The MoD’s failure to ensure the timely delivery of the Crowsnest radar system leaves the carriers with less protection than planned in its early years, warns the Public Accounts Committee.
In a report published today, the Public Accounts Committee commends the Ministry of Defence for delivering two aircraft carriers that form the bases for Carrier Strike but says this success risks being undermined by failure to provide the capabilities essential for the carriers to do their job.

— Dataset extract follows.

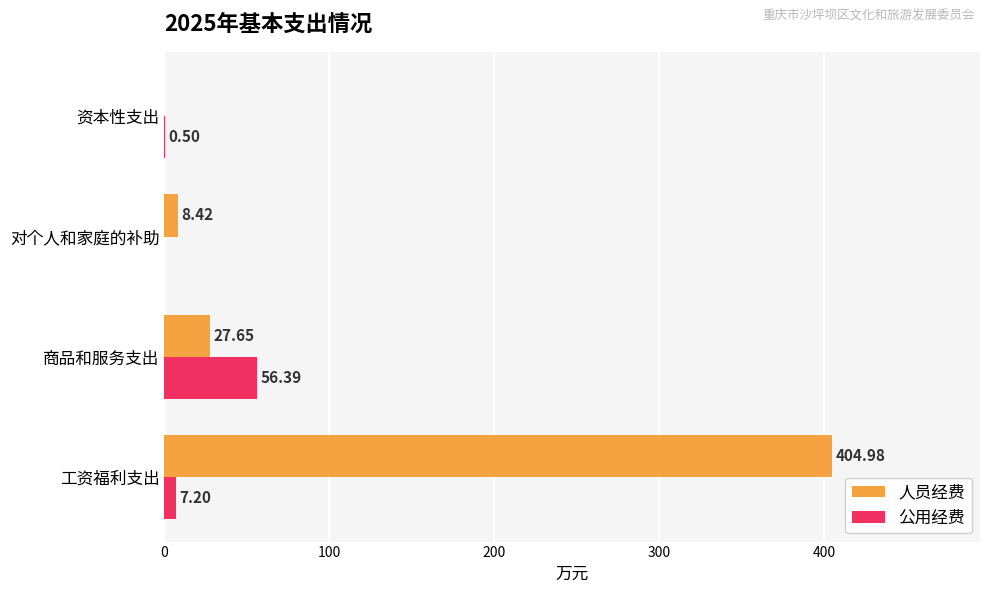

What is the maximum value for 公用经费?

56.4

The report states the following referring to the Ministry of Defence:
“The Department has regarded the Crowsnest project—which will provide a new airborne radar system to protect Carrier Strike—as a very high-risk project from the start. There were problems with it between 2016 and 2018, including slippage against milestones. Then, in January 2019, the Department realised that Crowsnest’s initial contracted capability would not be delivered until September 2021, 18 months later than planned.
It has told us that the problems were because the sub-contractor did not understand the technical risks and had been overly optimistic when reporting progress. The Department assures us that there will be a “credible baseline capability” when Carrier Strike deploys in 2021 and it will be able to respond to potential threats. Although it plans to improve incrementally the radar capability by 2023, it could not assure us that it would achieve this.”
You can read more about Crowsnest here.
The recommendation from the PAC states:
“The Department should write to the Committee to advise how it has addressed the challenge of not initially having a fully operational Crowsnest system, and on the timetable for enhancements. More broadly, it should advise the Committee how it has improved the oversight of sub-contractors in the light of this case.”
Meg Hillier MP, Chair of the Public Accounts Committee, said:
“As things stand the UK has two world-class aircraft carriers with limited capability because the wider debate about the UK’s strategic defence capability – and funding – has been repeatedly delayed. This debilitating lack of clarity threatens our national defences yet it’s not likely to be resolved when the strategic defence review and the comprehensive spending review look likely to be out of step with each other once again.
The MoD and the nation it’s responsible for defending cannot afford for this rare beacon of success, in delivering the two carriers, to descend into yet another failure to deliver defence capability. The MoD must recognise that is a real risk, a real risk to a vital part of our national defences, and it must demonstrate now a clear plan to capitalise on the massive investment the UK has already made – and deliver Carrier Strike.”